#### SUPPLIED DATA:
"""
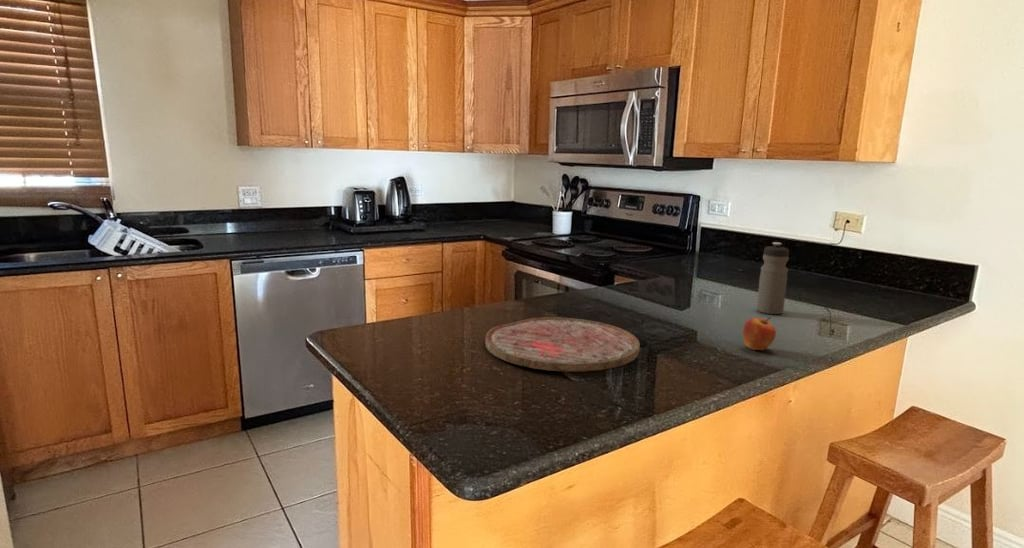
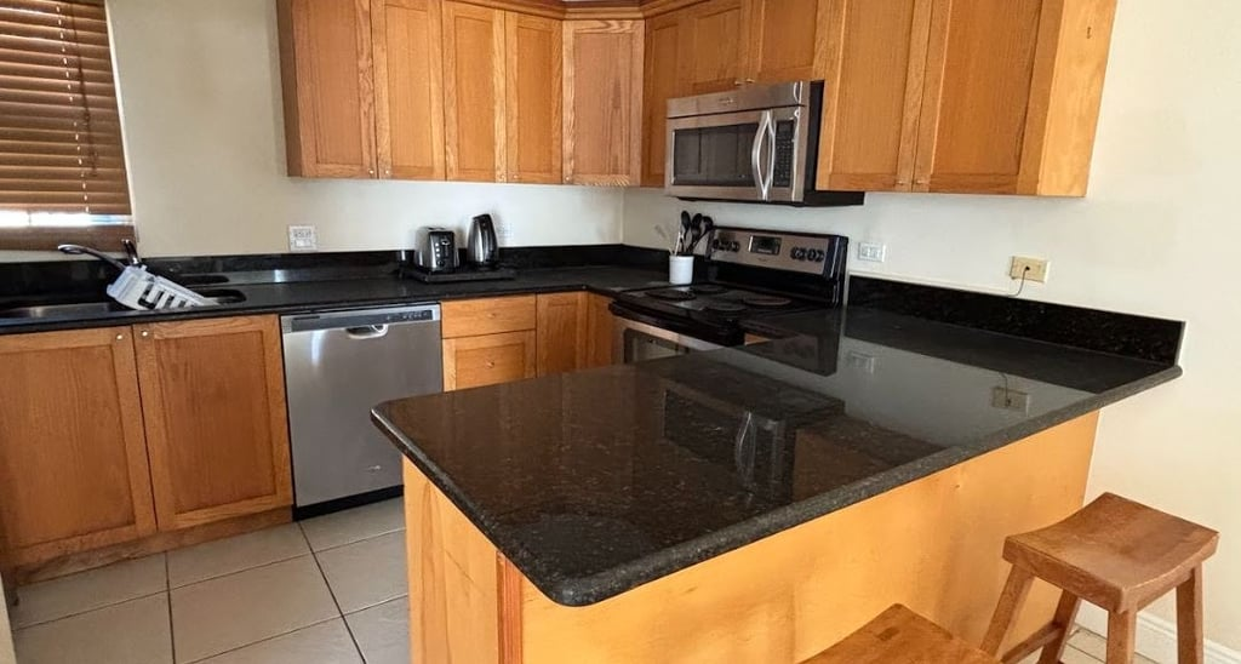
- cutting board [484,317,641,373]
- fruit [741,316,777,351]
- water bottle [756,241,790,315]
"""
Restate the final lines of the listing above word for word, beginning at the line that contains "- fruit [741,316,777,351]".

- fruit [741,316,777,351]
- water bottle [756,241,790,315]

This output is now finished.